Let $A$ be a matrix of some $(v,k,\lambda)$-design.
If there is a $(v,k,\lambda)$ - design and $n = k -\lambda$ is odd then the equation $ z^2=nx^2+\left(-1\right)^{\frac{v-1}{2}}\lambda y$ has nontrivial solution over $\mathbb{Z}$ (Bruck–Ryser–Chowla theorem)
Let $A_{\alpha,\beta}=\alpha A + \beta I$, $\alpha,\beta \in \mathbb{Q}$. I'm trying to find some necessary conditions of existence of $(v,k,\lambda)$ - design (as Bruck–Ryser–Chowla did) in terms of $A_{\alpha,\beta}$ - matrix.
(Note: I = $(1)_{v\times v}$ and E - identity matrix)

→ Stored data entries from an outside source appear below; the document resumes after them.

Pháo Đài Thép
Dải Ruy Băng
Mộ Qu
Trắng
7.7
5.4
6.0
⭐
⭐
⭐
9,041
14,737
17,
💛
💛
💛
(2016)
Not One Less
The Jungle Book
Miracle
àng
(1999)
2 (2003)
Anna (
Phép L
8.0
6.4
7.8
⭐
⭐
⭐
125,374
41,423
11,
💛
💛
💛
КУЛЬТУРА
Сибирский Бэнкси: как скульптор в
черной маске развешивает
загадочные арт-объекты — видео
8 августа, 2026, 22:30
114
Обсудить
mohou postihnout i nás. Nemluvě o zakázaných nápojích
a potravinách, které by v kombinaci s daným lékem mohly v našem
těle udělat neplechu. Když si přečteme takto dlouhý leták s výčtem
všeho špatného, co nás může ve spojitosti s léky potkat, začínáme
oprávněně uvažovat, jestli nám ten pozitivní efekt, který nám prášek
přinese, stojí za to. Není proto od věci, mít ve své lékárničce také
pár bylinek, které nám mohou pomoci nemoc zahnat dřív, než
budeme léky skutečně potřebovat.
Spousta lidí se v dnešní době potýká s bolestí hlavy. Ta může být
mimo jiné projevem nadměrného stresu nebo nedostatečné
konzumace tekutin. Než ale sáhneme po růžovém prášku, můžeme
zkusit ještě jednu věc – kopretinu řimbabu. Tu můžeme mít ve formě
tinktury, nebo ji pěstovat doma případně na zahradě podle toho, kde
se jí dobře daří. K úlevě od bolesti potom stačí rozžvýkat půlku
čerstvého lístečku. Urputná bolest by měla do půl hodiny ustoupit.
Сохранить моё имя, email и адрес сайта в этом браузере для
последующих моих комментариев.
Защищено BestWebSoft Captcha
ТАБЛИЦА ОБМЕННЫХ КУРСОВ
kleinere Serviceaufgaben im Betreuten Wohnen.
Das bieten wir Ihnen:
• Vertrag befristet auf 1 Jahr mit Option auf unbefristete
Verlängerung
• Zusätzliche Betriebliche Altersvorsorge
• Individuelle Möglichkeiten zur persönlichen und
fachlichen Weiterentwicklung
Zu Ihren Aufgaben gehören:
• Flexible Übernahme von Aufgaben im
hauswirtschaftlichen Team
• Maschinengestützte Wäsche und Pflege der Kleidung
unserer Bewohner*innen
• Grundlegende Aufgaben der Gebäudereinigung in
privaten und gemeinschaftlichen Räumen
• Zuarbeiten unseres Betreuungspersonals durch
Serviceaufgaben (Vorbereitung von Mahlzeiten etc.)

It's easy to see that $$\left(\alpha A + \beta I\right)^T \left(\alpha A + \beta I\right) = \left(\alpha^2\lambda + 2\alpha\beta k + \beta^2 v\right)I + \alpha^2\left(k-\lambda\right)E$$ then we get (as in Bruck–Ryser–Chowla theorem) an equation $$z^2=x^2+\left(-1\right)^{\frac{v-1}{2}}\left(\alpha^2\lambda + 2\alpha \beta k + \beta^2 v \right)y^2$$
The question: can we say something about solvability over $\mathbb{Z}$ of the last equation?